L’attitude des législateurs à l’égard des hommes diffère de celle qu’ils adoptent vis-à-vis des jeunes filles. Tandis que ces dernières devraient passer inaperçues dans l’espace urbain, on attend des garçons qu’ils cessent simplement leur tapage et évitent de blesser les passants. A aucun moment, il n’est conseillé de les garder à la maison. Par ces décrets, les législateurs accordent paradoxalement une place spécifique aux jeunes hommes dans la cité, considérés comme « maîtres de la nuit29 ».
3. 3. Élargir les horizons : voyages de jeunes hommes
L’appropriation de l’espace par les jeunes hommes va bien au-delà des remparts de la ville.

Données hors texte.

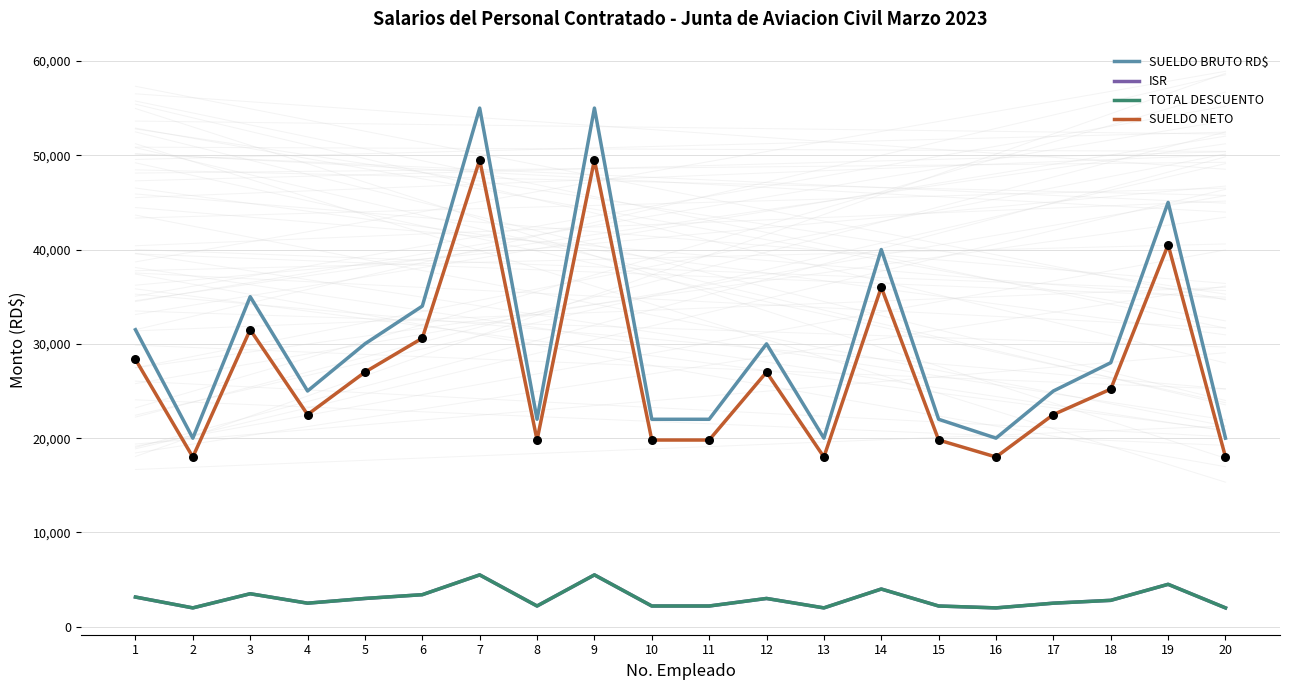

Which series has the widest spread of Y values?

SUELDO BRUTO RD$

Les familles suffisamment aisées envoient les fils effectuer leurs études dans les meilleures universités d’Europe, même si ces dernières sont très loin du domicile familial. Ainsi, Felix Platter (1536-1614), fils du médecin et théologien Thomas Platter (1499-1582), quitte la région de Bâle pour étudier à Montpellier en raison de la bonne réputation de la faculté de médecine30. Le fait que les écoliers aillent de ville en ville, ce qui était parfois sources de dangers pour les jeunes garçons, comme le raconte Thomas Platter dans son autobiographie de la fin du XVe siècle, était également socialement accepté31. L’éducation des garçons et des jeunes hommes est moins liée au foyer que celle des fillettes et des jeunes filles que l’on hésitait à envoyer à l’école. Cela s’explique simplement par une éducation calquée sur les rôles sociaux et sur la répartition sexuée du travail qui entraîne une occupation genrée de l’espace32. Les voyageuses qui parcoururent des distances beaucoup plus importantes existaient aussi33. Mais ce ne sont plus des jeunes filles. Même plus âgées et mariées, leurs déplacements sont parfois le fruit d’âpres négociations34 et elles sont généralement accompagnées d’un homme censé les protéger en cas d’attaque de bandits et capable de témoigner de leur bonne réputation35.
Au terme de cette étude, il est possible de constater qu’il n’existe pas de ségrégation spatiale stricte selon le genre dans l’espace urbain du Saint-Empire romain germanique. L’enfermement dont il était question ici, va au-delà de la question des prisons et des couvents puisqu’il concerne également les jeunes filles non-délinquantes et qui ne se destinent pas à une vie religieuse. « L’enfermement séculier », comme on pourrait l’appeler, correspond à des normes précises. Il prend différentes formes, de l’enfermement effectif à un enfermement métaphorique – qui a pourtant des conséquences réelles. L’occupation de l’espace urbain en général répond également à des normes assez précises qui varient selon le genre des concerné.es, mais aussi les classes sociales. Les formes d’enfermement et de déplacement relèvent progressivement d’un habitus bourgeois vers lequel tendent les classes sociales inférieures.